Preferred technical stack
- Languages: Python
- ML frameworks: vLLM, SGLang, TensorRT-LLM, Transformers, OpenAI / Anthropic SDKs
- Agentic frameworks: LangChain, LangGraph, CrewAI, AutoGen, smolagents (or equivalent)
- Vector databases: Qdrant, Weaviate, Milvus, pgvector
- API and web frameworks: FastAPI, Flask
- DevOps: Kubernetes, Docker, Git
- Cloud platforms: AWS, GCP, Azure
Benefits
- 100% company-paid medical, dental, and vision coverage for employees and families.

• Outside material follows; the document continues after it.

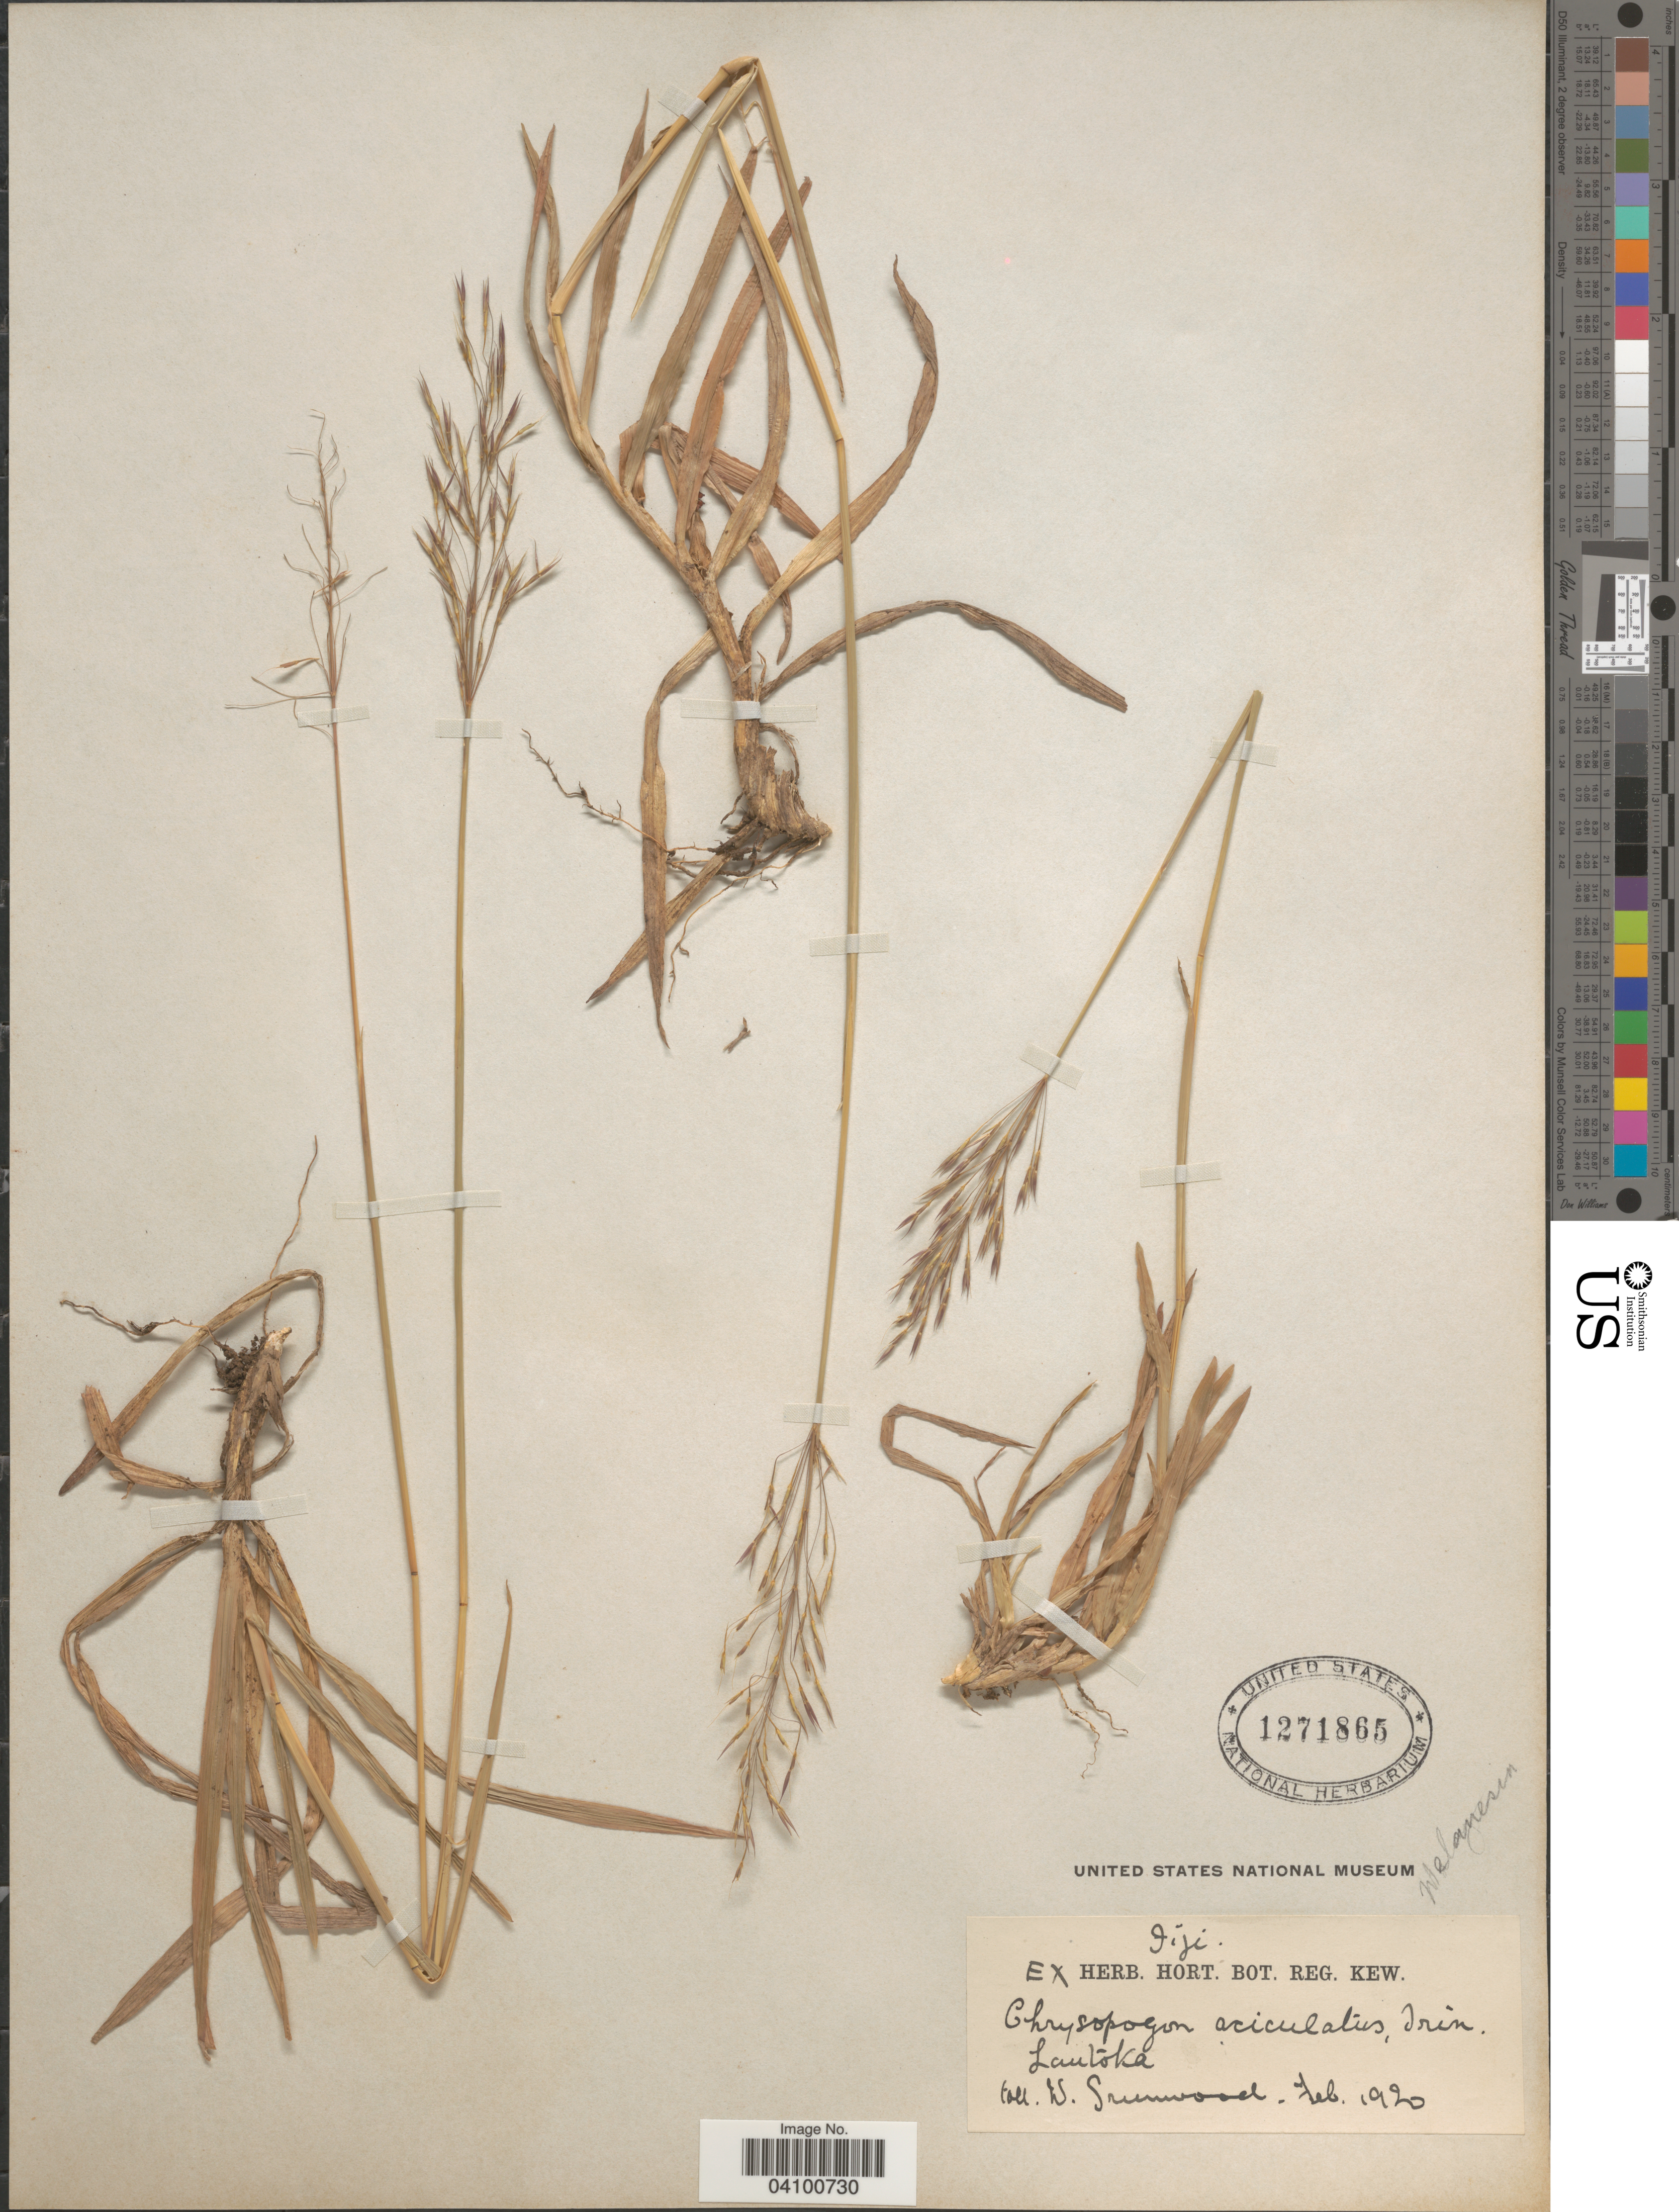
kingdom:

- 401(k) plan with up to 4% company match and immediate vesting.
- Parental leave: 20 weeks paid for primary caregivers, 12 weeks for secondary caregivers.
- Remote work reimbursement: up to $85/month for mobile and internet.
- Company-paid short-term, long-term, and life insurance coverage.
Compensation
We offer competitive salaries ranging from $255,000 - $315,000 OTE and equity based on experience, skills, and location. A stated compensation range in the posting: $255,000 — $315,000 USD.
Equal opportunity & work authorization
Nebius is an equal opportunity employer committed to fostering an inclusive workplace. Applicants must be authorized to work in the country in which they apply and will be required to provide proof of employment eligibility as a condition of hire.